__Saved entries__
-.-.-

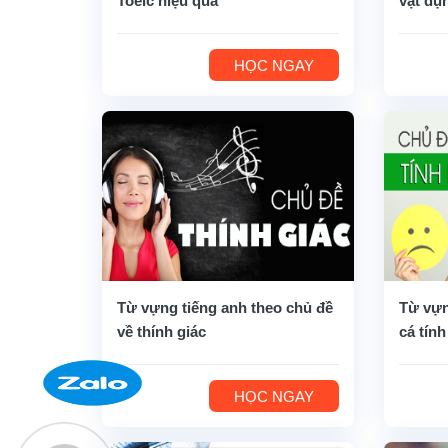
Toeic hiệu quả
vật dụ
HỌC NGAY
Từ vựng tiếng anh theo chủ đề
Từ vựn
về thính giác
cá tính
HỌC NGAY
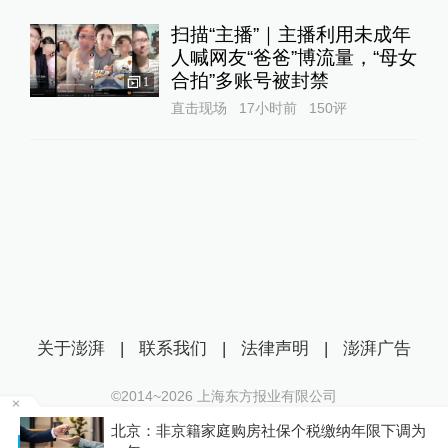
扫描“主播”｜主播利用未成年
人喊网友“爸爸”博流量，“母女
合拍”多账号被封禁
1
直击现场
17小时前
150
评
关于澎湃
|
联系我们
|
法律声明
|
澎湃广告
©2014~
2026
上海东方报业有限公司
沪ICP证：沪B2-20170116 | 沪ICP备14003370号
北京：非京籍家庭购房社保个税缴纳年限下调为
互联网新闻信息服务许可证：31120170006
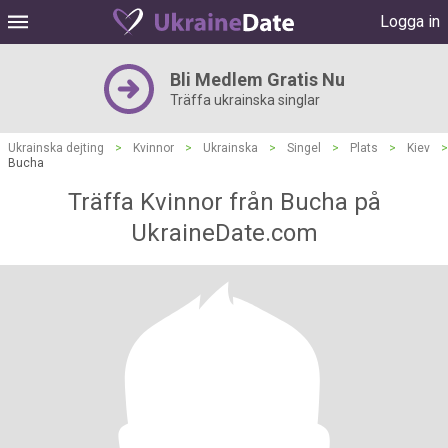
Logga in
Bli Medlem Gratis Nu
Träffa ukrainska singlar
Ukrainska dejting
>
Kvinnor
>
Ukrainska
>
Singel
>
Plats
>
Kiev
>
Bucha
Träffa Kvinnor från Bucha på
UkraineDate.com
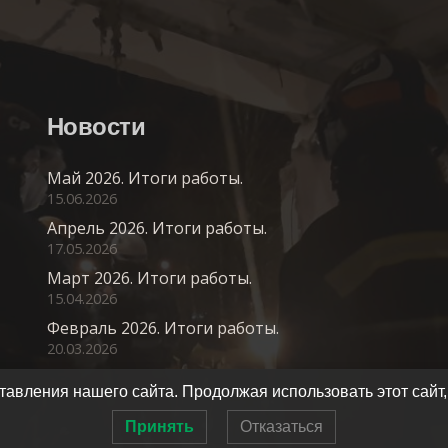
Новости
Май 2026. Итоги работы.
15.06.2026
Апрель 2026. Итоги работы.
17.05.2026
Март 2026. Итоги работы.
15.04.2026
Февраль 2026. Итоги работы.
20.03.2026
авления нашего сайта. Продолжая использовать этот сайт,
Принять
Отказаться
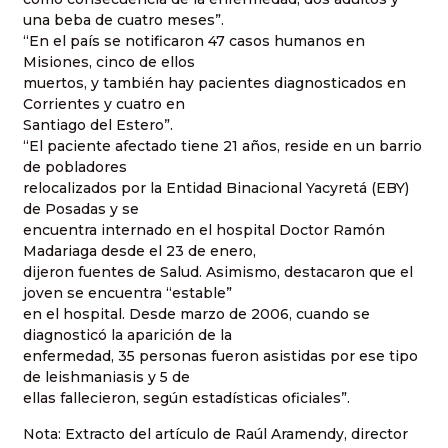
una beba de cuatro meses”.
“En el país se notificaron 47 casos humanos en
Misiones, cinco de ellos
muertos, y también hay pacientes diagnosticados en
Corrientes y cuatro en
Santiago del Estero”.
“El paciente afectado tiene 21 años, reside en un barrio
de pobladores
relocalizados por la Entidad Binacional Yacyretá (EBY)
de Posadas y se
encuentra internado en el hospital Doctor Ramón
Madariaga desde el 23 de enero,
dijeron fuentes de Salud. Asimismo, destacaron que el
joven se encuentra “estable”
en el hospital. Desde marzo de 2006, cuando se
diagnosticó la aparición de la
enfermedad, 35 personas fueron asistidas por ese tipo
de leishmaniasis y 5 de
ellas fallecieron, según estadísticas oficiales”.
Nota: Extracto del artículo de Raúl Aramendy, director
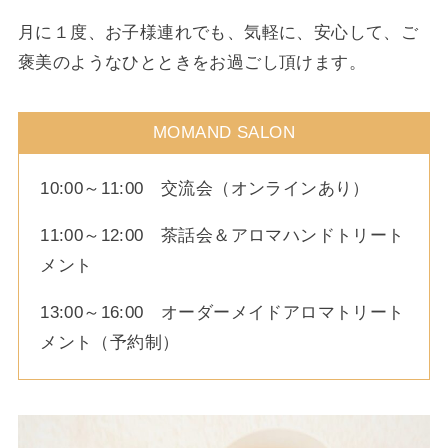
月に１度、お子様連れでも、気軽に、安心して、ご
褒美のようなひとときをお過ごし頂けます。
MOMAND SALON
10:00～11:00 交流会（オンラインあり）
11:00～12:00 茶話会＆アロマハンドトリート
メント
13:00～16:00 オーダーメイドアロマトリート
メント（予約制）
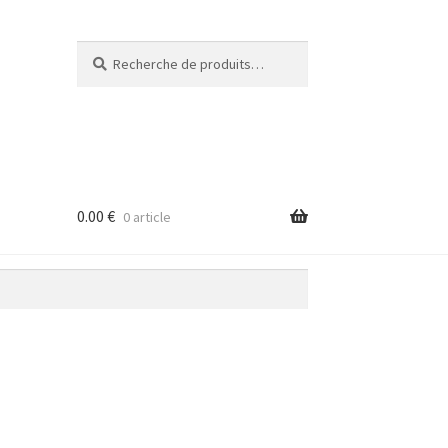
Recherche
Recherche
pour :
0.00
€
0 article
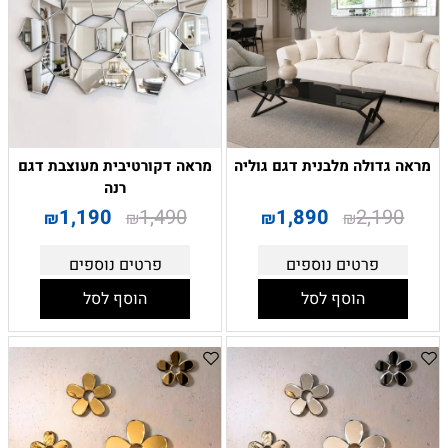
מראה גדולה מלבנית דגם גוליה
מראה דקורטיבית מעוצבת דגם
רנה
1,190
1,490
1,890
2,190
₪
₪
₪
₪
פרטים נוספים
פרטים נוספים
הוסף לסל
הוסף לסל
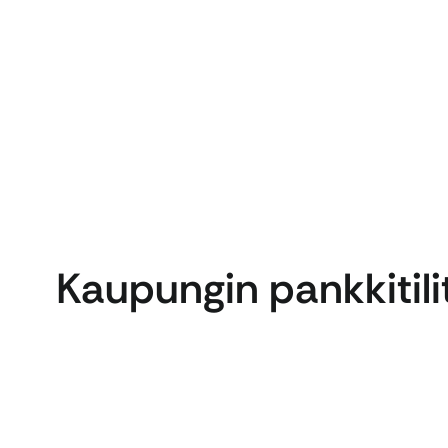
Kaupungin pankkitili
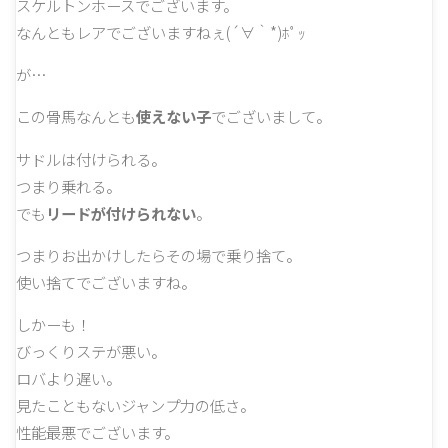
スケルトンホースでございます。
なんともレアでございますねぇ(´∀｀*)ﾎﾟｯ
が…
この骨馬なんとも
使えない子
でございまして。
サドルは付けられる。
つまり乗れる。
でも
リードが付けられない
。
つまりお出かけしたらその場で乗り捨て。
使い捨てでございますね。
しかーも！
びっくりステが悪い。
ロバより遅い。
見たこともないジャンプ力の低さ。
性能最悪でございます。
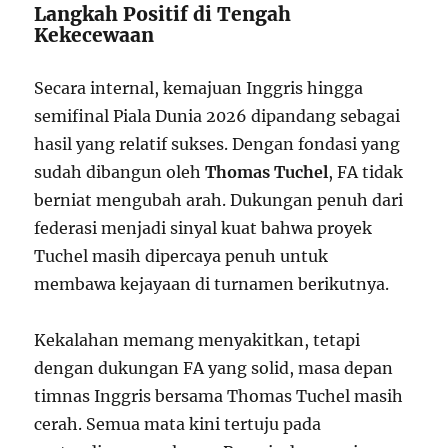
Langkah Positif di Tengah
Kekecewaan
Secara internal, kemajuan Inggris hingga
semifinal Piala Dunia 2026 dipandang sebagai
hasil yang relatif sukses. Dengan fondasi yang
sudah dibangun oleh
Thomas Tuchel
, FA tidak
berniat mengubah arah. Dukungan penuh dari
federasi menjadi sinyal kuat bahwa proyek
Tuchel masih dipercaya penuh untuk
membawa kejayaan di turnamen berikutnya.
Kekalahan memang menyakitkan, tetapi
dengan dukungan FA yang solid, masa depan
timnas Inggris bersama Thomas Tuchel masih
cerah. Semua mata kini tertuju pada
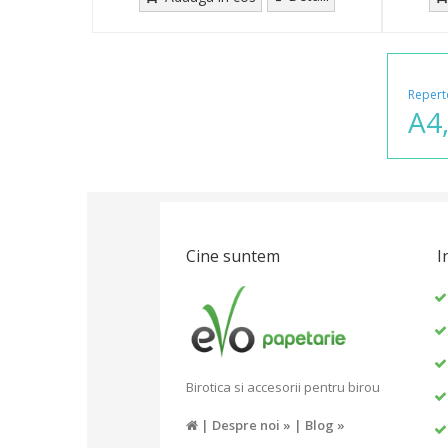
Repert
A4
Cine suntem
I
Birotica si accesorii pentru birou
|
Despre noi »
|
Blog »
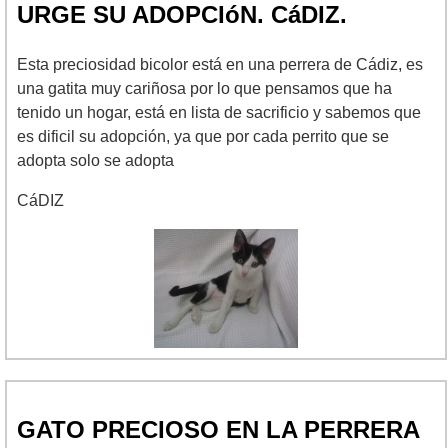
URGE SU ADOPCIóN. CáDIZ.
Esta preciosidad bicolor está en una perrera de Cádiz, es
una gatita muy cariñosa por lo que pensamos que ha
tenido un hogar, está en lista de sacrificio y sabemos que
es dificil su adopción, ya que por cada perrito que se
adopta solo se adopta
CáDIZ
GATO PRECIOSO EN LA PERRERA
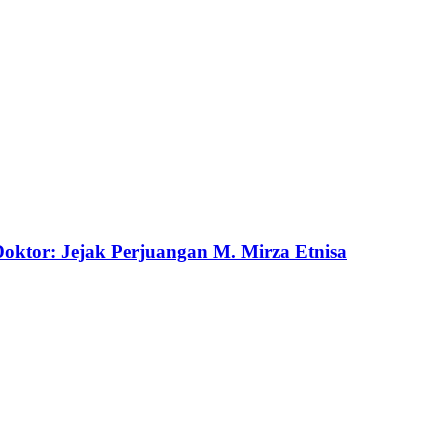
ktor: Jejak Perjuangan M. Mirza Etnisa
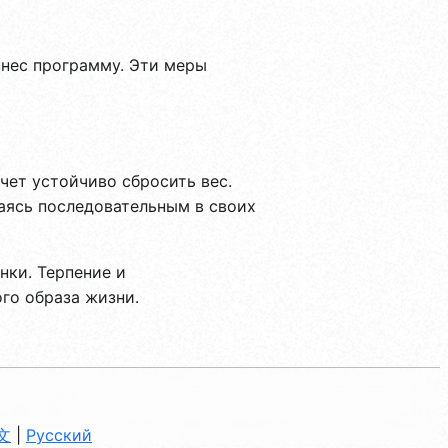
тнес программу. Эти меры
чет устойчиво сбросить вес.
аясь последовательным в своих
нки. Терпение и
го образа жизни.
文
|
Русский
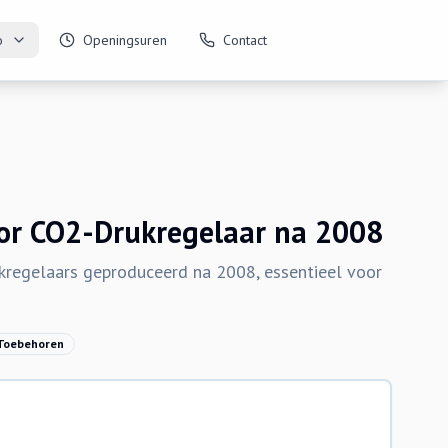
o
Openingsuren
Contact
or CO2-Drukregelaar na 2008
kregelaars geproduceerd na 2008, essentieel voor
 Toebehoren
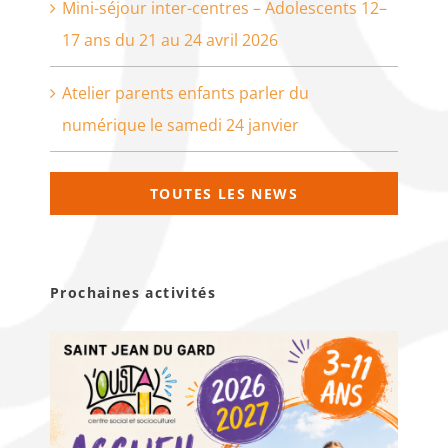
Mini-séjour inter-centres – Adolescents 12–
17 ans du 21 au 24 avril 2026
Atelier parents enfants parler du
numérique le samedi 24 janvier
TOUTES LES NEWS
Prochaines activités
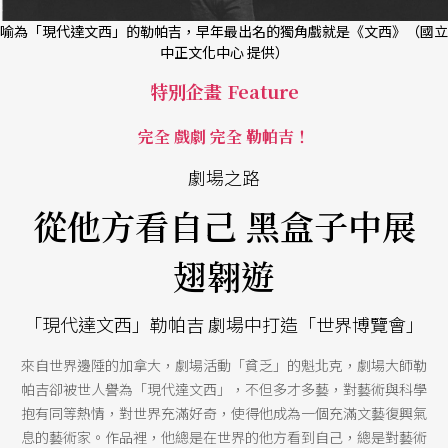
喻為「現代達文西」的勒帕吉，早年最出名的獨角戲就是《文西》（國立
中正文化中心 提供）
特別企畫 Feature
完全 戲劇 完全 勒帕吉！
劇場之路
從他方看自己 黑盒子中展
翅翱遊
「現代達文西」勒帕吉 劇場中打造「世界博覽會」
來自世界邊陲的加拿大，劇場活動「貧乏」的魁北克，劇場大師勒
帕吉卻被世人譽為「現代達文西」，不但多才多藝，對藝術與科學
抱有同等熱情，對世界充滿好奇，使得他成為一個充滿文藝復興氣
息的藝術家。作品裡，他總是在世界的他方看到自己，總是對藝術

-.-.-

__Directive__
Filter the listing above to every line that contains the string "hospital", with case counting, and copy each such line.

__Task result__
encuentra internado en el hospital Doctor Ramón
en el hospital. Desde marzo de 2006, cuando se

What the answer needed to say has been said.